Psarski: Das Zinsergebnis ist das absolut Dominierende. Es geht nicht nur um Kredite, sondern das gesamte zinstragende Geschäft. Der Zinsüberschuss macht rund 70 Prozent der Erträge aus.

Vor knapp einem Jahr wurden die Kontogebühren erstmals nach vier Jahren wieder angehoben, um 2,50 Euro auf elf Euro im Monat. Stehen weitere Preiserhöhungen an?

Psarski: Das Girokonto bleibt in jedem Fall in diesem Jahr stabil. Auch beim Depotentgelt ist keine Änderung geplant. Andere Dinge hängen auch von unseren Dienstleistern ab, zum Beispiel Versicherungen.

Wann darf der Kämmerer endlich mal wieder mit einer Gewinnabführung für seinen Nothaushalt rechnen?

Psarski: Wir brauchen eine starke Sparkasse, um unsere Region unterstützen zu können. Deshalb ist es wichtig, wieviele Kredite wir durch unser Eigenkapital unterlegen können, auch zur Finanzierung der Transformation der Wirtschaft. Hier gibt es erhöhte Anforderungen der Bankenaufsicht. Es ist wichtig, handlungsfähig zu bleiben.

Das heißt, Überschüsse fließen weiterhin nur in die Eigenkapitalrücklage, Gewinne werden nicht wie in Bochum abgeführt.

Wagner: Der Verwaltungsrat gibt eine Empfehlung ab, wie der Jahresüberschuss zu verwenden ist. Je mehr Kapital wir haben, desto mehr Kredite können wir ausschütten.
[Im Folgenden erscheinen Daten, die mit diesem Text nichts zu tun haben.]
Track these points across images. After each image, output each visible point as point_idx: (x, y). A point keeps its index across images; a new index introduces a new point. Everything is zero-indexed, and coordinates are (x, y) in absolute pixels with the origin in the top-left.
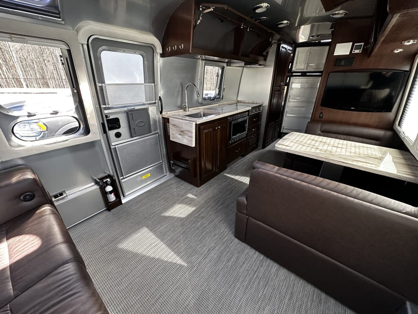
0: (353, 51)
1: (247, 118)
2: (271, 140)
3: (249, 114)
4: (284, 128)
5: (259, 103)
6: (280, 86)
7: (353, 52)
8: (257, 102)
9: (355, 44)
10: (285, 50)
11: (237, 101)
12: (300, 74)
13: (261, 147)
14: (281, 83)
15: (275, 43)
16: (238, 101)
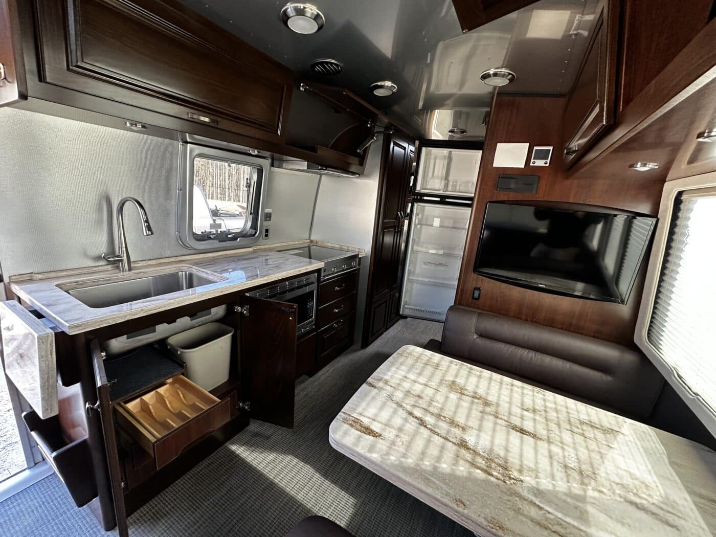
0: (532, 161)
1: (314, 287)
2: (384, 327)
3: (319, 276)
4: (406, 306)
5: (352, 251)
6: (396, 219)
7: (531, 164)
8: (348, 247)
9: (536, 148)
10: (403, 151)
11: (309, 241)
12: (439, 199)
13: (360, 344)
14: (397, 213)
15: (378, 132)
16: (312, 241)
Momentan beträgt das Eigenkapital zirka 262 Millionen Euro.
Psarski: Es gibt auch eine deutliche Zuwendung für das Sponsoring, zuletzt in Höhe von 430.000 Euro.

Fusionen mit anderen Instituten sind weiterhin kein Thema?
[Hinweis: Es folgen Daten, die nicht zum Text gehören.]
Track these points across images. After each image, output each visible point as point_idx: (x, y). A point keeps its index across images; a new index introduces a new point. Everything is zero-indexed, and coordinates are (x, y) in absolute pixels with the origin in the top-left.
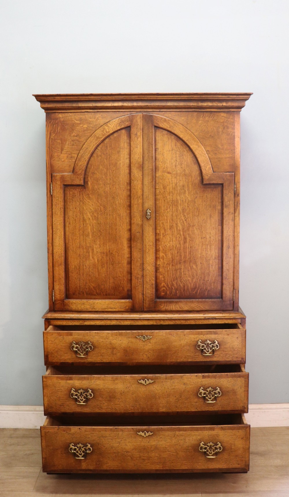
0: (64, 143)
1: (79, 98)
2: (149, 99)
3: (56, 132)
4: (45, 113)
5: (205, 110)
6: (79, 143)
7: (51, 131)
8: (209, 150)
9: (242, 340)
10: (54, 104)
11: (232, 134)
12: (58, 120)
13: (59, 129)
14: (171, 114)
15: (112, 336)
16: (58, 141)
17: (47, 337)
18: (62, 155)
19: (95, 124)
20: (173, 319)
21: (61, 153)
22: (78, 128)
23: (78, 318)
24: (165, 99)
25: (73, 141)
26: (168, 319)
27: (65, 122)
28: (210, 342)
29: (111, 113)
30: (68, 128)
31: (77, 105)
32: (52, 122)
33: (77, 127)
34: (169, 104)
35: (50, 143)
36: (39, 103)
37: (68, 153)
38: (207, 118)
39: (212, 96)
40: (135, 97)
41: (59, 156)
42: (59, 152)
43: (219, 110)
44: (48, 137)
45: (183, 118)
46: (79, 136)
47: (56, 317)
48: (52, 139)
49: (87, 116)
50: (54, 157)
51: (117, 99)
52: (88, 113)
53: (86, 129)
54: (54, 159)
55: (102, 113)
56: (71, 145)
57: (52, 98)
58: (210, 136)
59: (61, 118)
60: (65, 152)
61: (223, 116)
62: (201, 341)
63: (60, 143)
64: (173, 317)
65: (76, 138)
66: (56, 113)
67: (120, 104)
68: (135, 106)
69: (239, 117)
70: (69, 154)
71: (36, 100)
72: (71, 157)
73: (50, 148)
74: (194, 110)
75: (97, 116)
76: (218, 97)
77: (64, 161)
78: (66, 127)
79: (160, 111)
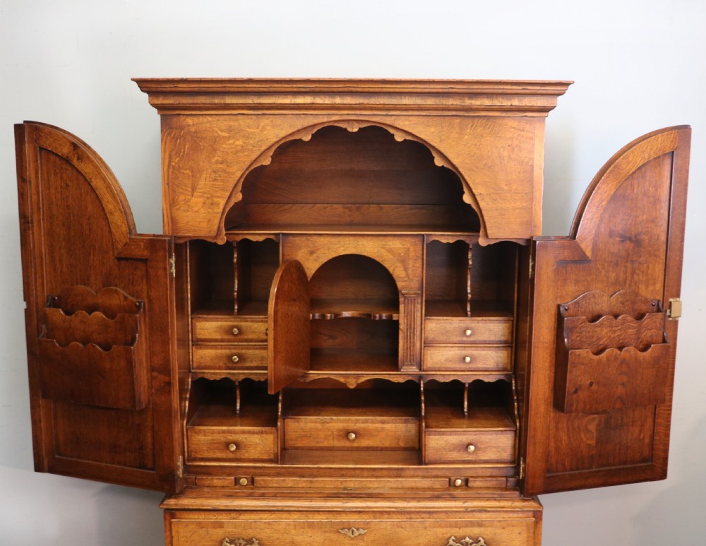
0: (198, 176)
1: (225, 87)
2: (365, 90)
3: (181, 154)
4: (159, 116)
5: (477, 114)
6: (226, 175)
7: (171, 151)
8: (482, 192)
9: (528, 537)
10: (176, 98)
11: (527, 162)
12: (186, 130)
13: (188, 148)
14: (410, 121)
15: (295, 529)
16: (186, 172)
17: (177, 531)
18: (194, 200)
19: (257, 139)
20: (406, 512)
21: (192, 195)
22: (224, 146)
23: (227, 508)
24: (397, 90)
25: (214, 172)
26: (398, 512)
27: (199, 135)
28: (471, 541)
29: (290, 116)
30: (205, 146)
31: (222, 102)
32: (172, 135)
33: (222, 144)
34: (407, 101)
35: (170, 176)
36: (146, 96)
37: (205, 195)
38: (479, 130)
39: (492, 87)
40: (338, 86)
41: (189, 200)
42: (187, 192)
43: (504, 114)
44: (166, 164)
45: (432, 130)
46: (227, 163)
47: (184, 505)
48: (174, 167)
49: (241, 122)
50: (178, 204)
51: (302, 90)
52: (244, 116)
53: (240, 148)
54: (177, 207)
55: (272, 116)
56: (211, 179)
57: (172, 86)
58: (485, 165)
59: (189, 125)
60: (200, 194)
61: (511, 127)
62: (454, 538)
63: (189, 176)
64: (405, 508)
65: (221, 166)
66: (182, 116)
67: (308, 100)
68: (339, 104)
69: (544, 129)
70: (208, 198)
71: (139, 89)
72: (212, 204)
73: (170, 185)
74: (454, 113)
75: (262, 124)
76: (504, 89)
77: (197, 212)
78: (201, 144)
79: (387, 115)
Psarski: Hätten wir derartige Pläne gehabt, säße Herr Wagner nicht an meiner Seite. Wir sind ähnlich groß wie Sparkassen an Ennepe und Ruhr, die mehrfach fusioniert haben (Anm. d. Red.: Gemeint ist der Zusammenschluss von Gevelsberg, Wetter, Ennepetal und Breckerfeld). Wir fühlen uns sehr wohl. Größe ist auch nicht immer gut. Da kann Nähe verloren gehen. Wir schätzen kürzere Entscheidungswege.

Eine letzte Frage: Was bereitet Ihnen als Sparkassenvorstand schlaflose Nächte?

Psarski: Ich hatte schon diverse schlaflose Nächte. Das bringt die Verantwortung mit sich. Da ist das Thema Mitarbeiter, worüber man nachdenkt, die vielen Ad-hoc-Entscheidungen in der Corona-Zeit, die Ukraine und der Krieg mit all den Auswirkungen auf unsere Firmen und unser Gesamtportfolio. Die Börsen wurden auch durchgeschüttelt und wir sind ja auch Anleger. Und da ist das Thema Inflation mit einem Zinsanstieg, den wir in dieser Dynamik noch nicht gesehen haben.
Mathias Wagner: Wir sind eben mit viel Herzblut dabei. Heute Nacht habe ich aber gut geschlafen.